## Task requirements
(a) In the patch review, what value does the reviewer suggest __pmd_trans_huge_stable return when the wait_split_huge_page path was taken?
(b) Copy verbatim the portion of the patch review from "I didn't think" to "path in __pmd_trans_huge_stable().".

## Text for analysis
*** Begin section ***
I didn't think the behavior changes but this can be performance regression
of additional if-check. As you commented below, we had better go to change
the return value of wait_split_huge_page path in __pmd_trans_huge_stable().

> I'd like no-regression cleanups so
> I'd reverse the above and avoid changing already ultra-optimized code
> paths.

I agree.

> >  out:
> >  	return ret;
> > @@ -1104,27 +1080,48 @@ int change_huge_pmd(struct vm_area_struct *vma, pmd_t *pmd,
> >  	struct mm_struct *mm = vma->vm_mm;
> >  	int ret = 0;
> >  
> > -	spin_lock(&mm->page_table_lock);
> > -	if (likely(pmd_trans_huge(*pmd))) {
> > -		if (unlikely(pmd_trans_splitting(*pmd))) {
> > -			spin_unlock(&mm->page_table_lock);
> > -			wait_split_huge_page(vma->anon_vma, pmd);
> > -		} else {
> > -			pmd_t entry;
> > +	if (likely(pmd_trans_huge_stable(pmd, vma))) {
> > +		pmd_t entry;
> >  
> > -			entry = pmdp_get_and_clear(mm, addr, pmd);
> > -			entry = pmd_modify(entry, newprot);
> > -			set_pmd_at(mm, addr, pmd, entry);
> > -			spin_unlock(&vma->vm_mm->page_table_lock);
> > -			flush_tlb_range(vma, addr, addr + HPAGE_PMD_SIZE);
> > -			ret = 1;
> > -		}
> > -	} else
> > +		entry = pmdp_get_and_clear(mm, addr, pmd);
> > +		entry = pmd_modify(entry, newprot);
> > +		set_pmd_at(mm, addr, pmd, entry);
> >  		spin_unlock(&vma->vm_mm->page_table_lock);
> > +		flush_tlb_range(vma, addr, addr + HPAGE_PMD_SIZE);
> > +		ret = 1;
> > +	}
> >  
> >  	return ret;
> 
> Needs __pmd_trans_huge_stable. Ok to cleanup with that (no regression
> in this case with the __ version).
> 
> > diff --git 3.2-rc5.orig/mm/mremap.c 3.2-rc5/mm/mremap.c
> > index d6959cb..d534668 100644
> > --- 3.2-rc5.orig/mm/mremap.c
> > +++ 3.2-rc5/mm/mremap.c
> > @@ -155,9 +155,8 @@ unsigned long move_page_tables(struct vm_area_struct *vma,
> >  			if (err > 0) {
> >  				need_flush = true;
> >  				continue;
> > -			} else if (!err) {
> > -				split_huge_page_pmd(vma->vm_mm, old_pmd);
> >  			}
> > +			split_huge_page_pmd(vma->vm_mm, old_pmd);
> >  			VM_BUG_ON(pmd_trans_huge(*old_pmd));
> >  		}
> >  		if (pmd_none(*new_pmd) && __pte_alloc(new_vma->vm_mm, new_vma,
> 
> regression. If you really want to optimize this and cleanup you could
> make __pmd_trans_huge_stable return -1 if wait_split_huge_page path
> was taken, then you just change the other checks to == 1 and behave
> the same if it's 0 or -1, except in move_huge_pmd where you'll return
> -1 if __pmd_trans_huge_stable returned -1 to retain the above
> optimizaton.
*** End section ***
## Records
*** Begin section ***
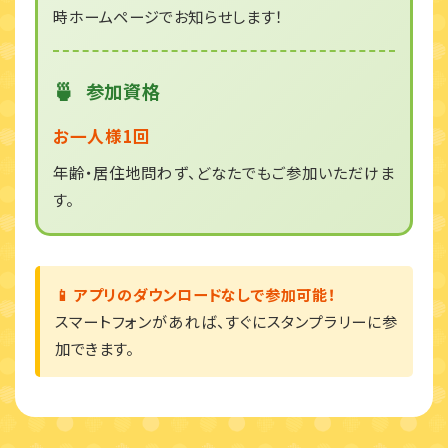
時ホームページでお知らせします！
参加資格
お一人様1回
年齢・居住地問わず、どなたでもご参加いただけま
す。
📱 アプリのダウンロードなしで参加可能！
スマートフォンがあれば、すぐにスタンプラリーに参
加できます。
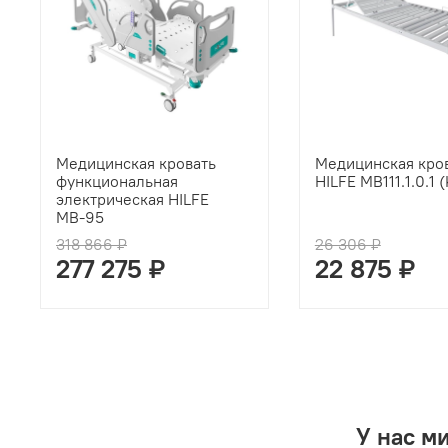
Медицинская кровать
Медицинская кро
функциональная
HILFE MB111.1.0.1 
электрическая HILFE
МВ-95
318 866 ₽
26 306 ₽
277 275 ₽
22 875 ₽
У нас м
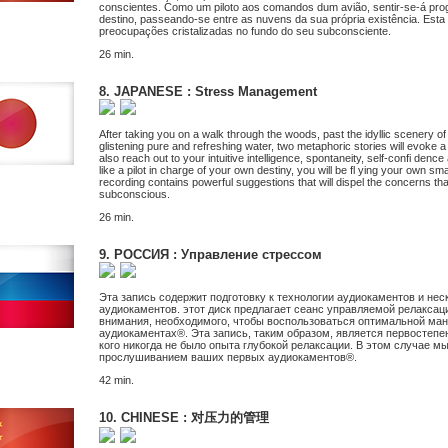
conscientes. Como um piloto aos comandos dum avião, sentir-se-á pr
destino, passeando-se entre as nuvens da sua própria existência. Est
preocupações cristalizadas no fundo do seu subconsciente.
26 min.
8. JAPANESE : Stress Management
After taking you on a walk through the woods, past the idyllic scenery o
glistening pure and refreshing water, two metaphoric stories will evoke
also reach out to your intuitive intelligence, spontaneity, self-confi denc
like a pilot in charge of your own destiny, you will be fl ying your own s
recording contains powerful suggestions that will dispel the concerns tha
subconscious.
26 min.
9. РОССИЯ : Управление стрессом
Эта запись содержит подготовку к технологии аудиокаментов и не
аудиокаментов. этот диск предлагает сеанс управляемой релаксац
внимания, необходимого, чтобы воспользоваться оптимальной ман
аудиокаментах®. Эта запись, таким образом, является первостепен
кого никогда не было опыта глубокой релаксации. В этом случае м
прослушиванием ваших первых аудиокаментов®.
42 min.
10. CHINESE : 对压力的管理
*** End section ***
## Your written answers
(a) It should return -1.

(b)
I didn't think the behavior changes but this can be performance regression
of additional if-check. As you commented below, we had better go to change
the return value of wait_split_huge_page path in __pmd_trans_huge_stable().